After I got that half working I scrapped it and tried to come up with something better. This is what I came up with:
public delegate IUsersRepository UsersRepositoryFactory(ISession session);

public class UserService : IUserService {
public UserService(ISessionFactory factory, UsersRepositoryFactory usersFactory) { ... }
}

public class UsersRepository : IUsersRepository {
public UsersRepository(ISession session) { ... }
}

Now, when I call a method on my UserService, I do this:
public void AddProduct(string username, Guid productId) {
using (var session = _factory.OpenSession()) {
var userRepo = _userRepoFactory(session);
var productRepo = _productFactory(session);
...
}
}

And, of course, the Autofac code:
b.Register<UsersRepository>().As<IUsersRepository>().FactoryScoped();
b.RegisterGeneratedFactory<UsersRepositoryFactory>();

More details on the delegate factory here. But basically, with Autofac I have told it to inject delegates into my UserService, and those delegates can create new instances of my user repository by passing in the current session.
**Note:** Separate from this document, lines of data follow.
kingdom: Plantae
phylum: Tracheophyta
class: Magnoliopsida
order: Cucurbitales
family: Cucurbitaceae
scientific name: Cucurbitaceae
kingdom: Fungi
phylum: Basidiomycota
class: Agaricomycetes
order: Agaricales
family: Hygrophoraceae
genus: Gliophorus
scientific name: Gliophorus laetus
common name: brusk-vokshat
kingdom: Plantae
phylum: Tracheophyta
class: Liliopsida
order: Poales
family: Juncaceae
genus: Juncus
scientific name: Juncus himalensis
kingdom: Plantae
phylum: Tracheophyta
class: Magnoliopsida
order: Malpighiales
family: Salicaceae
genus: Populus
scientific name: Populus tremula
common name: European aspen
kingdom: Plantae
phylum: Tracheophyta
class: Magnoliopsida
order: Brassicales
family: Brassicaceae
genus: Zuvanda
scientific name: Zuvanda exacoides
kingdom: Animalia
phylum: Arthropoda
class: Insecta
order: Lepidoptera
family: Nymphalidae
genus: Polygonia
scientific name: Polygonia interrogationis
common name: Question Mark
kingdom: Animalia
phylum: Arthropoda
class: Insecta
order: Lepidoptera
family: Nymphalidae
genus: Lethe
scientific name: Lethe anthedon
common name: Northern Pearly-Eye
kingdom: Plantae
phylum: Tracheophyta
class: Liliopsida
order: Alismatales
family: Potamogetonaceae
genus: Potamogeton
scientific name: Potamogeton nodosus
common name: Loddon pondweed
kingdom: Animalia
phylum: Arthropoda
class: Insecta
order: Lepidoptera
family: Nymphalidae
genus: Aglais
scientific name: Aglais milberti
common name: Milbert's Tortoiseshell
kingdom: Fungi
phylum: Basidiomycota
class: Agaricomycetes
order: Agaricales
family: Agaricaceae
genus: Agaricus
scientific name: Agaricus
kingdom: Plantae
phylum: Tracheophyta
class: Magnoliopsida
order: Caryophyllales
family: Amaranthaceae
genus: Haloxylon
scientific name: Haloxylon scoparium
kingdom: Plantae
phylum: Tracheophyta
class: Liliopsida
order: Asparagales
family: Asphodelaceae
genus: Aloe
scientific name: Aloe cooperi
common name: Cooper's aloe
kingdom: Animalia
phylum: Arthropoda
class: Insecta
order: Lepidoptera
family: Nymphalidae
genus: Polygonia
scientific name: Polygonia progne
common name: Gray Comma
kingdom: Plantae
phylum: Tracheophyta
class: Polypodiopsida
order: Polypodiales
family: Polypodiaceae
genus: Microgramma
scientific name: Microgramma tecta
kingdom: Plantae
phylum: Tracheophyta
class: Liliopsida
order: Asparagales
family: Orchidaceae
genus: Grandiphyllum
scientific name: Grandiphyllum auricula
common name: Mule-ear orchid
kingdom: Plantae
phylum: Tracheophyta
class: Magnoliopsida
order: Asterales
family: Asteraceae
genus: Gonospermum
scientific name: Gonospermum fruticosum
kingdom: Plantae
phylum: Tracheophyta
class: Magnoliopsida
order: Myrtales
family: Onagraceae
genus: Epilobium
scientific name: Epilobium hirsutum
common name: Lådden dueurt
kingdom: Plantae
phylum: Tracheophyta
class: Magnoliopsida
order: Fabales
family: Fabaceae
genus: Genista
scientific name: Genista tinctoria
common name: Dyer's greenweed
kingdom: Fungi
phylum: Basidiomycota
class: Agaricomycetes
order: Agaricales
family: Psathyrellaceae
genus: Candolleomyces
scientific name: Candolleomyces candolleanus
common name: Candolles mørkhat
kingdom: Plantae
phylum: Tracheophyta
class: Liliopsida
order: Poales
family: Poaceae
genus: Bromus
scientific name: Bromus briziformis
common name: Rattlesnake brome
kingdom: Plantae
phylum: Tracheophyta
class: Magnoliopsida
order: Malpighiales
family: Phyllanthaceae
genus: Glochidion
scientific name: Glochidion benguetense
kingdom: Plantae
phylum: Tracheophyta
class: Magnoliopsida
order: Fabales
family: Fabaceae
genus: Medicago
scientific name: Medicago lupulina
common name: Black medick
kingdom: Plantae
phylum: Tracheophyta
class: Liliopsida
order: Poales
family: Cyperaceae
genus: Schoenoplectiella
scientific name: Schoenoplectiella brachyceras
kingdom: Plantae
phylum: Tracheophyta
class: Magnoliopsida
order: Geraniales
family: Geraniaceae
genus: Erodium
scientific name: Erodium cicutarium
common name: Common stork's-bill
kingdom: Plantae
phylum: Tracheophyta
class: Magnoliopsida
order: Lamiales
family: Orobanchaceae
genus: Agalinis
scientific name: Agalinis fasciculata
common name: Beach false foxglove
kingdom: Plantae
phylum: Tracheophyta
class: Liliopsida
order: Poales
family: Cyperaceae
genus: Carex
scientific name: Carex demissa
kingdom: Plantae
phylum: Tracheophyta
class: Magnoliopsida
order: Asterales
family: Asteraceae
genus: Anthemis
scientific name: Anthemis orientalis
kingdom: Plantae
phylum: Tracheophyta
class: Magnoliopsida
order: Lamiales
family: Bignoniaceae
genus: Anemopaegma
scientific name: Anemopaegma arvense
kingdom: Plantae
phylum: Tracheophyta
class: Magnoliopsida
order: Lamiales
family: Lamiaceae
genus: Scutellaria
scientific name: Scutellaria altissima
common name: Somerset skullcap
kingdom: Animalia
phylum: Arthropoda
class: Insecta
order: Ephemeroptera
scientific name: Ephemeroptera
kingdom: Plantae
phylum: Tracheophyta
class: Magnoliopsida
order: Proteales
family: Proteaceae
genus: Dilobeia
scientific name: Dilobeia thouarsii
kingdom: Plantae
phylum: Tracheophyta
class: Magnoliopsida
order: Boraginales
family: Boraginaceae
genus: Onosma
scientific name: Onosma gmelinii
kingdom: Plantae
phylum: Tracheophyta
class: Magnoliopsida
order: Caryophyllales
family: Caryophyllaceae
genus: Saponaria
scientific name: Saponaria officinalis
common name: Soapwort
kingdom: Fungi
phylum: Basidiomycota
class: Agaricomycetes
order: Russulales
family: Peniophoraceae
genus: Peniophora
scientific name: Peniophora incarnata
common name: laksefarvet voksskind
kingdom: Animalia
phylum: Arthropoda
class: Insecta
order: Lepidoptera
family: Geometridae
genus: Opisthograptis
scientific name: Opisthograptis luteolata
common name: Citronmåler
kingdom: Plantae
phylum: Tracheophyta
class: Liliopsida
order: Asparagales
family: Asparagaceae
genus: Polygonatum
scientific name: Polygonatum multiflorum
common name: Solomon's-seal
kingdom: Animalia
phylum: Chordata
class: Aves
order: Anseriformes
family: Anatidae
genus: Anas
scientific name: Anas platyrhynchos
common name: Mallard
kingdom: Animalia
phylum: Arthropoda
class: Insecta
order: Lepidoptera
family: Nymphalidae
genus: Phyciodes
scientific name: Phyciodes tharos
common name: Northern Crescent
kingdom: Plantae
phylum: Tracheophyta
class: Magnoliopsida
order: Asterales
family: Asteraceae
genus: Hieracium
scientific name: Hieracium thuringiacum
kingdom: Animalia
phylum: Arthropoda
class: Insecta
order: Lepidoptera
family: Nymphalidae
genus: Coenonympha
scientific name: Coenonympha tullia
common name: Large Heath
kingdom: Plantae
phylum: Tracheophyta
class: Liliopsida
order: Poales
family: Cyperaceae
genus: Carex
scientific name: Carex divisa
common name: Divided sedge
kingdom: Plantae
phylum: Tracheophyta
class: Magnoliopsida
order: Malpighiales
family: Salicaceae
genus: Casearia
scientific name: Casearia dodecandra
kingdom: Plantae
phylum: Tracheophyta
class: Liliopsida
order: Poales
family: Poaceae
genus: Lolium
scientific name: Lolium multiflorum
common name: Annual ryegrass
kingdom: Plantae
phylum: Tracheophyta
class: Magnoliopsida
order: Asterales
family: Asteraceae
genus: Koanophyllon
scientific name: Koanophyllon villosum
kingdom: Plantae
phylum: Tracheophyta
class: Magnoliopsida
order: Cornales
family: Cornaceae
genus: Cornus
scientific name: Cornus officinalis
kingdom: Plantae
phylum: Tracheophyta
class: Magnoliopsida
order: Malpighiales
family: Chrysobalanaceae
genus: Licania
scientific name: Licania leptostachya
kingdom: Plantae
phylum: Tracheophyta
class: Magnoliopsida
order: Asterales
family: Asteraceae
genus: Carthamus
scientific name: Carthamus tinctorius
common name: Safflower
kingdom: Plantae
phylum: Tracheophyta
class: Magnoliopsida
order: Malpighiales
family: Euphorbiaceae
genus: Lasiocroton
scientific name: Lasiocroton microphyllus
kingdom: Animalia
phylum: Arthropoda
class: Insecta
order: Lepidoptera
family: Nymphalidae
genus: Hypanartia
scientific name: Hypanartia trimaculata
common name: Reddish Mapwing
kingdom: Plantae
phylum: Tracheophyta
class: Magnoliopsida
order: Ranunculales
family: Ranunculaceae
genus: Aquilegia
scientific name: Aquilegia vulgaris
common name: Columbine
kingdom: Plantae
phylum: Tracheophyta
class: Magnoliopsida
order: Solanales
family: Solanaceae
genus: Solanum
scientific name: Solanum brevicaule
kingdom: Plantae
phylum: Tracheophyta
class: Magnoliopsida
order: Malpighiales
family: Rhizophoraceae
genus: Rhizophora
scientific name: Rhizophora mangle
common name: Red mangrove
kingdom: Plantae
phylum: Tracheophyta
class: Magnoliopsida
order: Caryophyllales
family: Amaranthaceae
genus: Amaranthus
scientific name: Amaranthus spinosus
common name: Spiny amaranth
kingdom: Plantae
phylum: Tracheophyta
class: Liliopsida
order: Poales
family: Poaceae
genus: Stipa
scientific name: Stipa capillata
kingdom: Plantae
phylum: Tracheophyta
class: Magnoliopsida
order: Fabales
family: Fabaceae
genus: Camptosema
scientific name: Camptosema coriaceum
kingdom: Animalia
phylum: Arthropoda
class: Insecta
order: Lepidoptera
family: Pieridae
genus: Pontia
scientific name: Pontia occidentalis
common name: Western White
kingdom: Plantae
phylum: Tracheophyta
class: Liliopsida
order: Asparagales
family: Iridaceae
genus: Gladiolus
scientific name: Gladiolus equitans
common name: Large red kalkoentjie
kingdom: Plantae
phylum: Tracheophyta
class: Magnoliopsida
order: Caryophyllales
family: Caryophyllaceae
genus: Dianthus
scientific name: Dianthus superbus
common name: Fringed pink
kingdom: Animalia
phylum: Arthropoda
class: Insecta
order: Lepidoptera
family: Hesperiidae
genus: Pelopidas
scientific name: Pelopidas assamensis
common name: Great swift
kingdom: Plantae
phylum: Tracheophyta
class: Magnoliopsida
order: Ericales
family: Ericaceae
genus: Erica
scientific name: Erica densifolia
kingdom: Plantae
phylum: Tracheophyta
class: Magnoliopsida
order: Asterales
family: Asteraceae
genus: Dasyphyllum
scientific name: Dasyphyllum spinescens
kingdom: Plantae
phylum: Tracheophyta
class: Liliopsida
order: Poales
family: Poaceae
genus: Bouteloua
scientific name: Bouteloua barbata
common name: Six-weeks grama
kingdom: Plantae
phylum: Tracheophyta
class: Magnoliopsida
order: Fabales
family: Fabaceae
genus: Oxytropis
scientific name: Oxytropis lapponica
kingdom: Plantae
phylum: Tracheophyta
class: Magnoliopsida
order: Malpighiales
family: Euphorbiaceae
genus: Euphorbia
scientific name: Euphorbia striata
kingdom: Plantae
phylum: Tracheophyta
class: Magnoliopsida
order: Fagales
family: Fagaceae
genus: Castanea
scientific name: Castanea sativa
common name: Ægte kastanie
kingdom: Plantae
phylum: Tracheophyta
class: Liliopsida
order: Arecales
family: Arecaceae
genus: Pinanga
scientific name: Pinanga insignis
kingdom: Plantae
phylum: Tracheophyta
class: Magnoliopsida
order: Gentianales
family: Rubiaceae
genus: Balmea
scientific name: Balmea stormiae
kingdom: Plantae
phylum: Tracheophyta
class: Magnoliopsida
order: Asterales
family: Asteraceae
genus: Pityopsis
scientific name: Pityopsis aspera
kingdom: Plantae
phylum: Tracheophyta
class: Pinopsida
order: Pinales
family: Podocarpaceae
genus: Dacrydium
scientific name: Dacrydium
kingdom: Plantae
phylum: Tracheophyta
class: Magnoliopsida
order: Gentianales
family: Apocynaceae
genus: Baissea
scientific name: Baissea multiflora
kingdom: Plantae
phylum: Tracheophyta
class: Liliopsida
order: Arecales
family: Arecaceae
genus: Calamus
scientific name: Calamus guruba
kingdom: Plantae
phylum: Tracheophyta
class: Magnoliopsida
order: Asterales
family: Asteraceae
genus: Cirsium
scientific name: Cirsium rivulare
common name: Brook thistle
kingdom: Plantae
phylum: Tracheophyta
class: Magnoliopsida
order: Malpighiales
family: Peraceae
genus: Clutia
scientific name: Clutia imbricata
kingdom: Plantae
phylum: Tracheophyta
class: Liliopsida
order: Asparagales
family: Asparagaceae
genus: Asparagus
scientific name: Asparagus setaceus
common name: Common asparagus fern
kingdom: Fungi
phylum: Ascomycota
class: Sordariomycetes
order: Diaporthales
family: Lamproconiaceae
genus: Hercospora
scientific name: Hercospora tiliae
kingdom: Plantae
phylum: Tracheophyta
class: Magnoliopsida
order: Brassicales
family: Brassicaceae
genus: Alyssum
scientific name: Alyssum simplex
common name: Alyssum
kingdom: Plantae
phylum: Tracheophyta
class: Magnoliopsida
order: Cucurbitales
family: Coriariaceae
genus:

You'll also notice I had a products repository as well. With these delegate factories I can create up multiple repositories on the fly with the same session (and all the good NHibernate stuff that comes with that).

Sure, there's a whole bunch of using(var session) boilerplate now, but it's explicit, clear, and allows for a lot of fine-grained control.

EDIT: I have since dropped this approach and I'm currently injecting ISessions into my constructors by using Autofac's container-scope (something that took me a while to understand).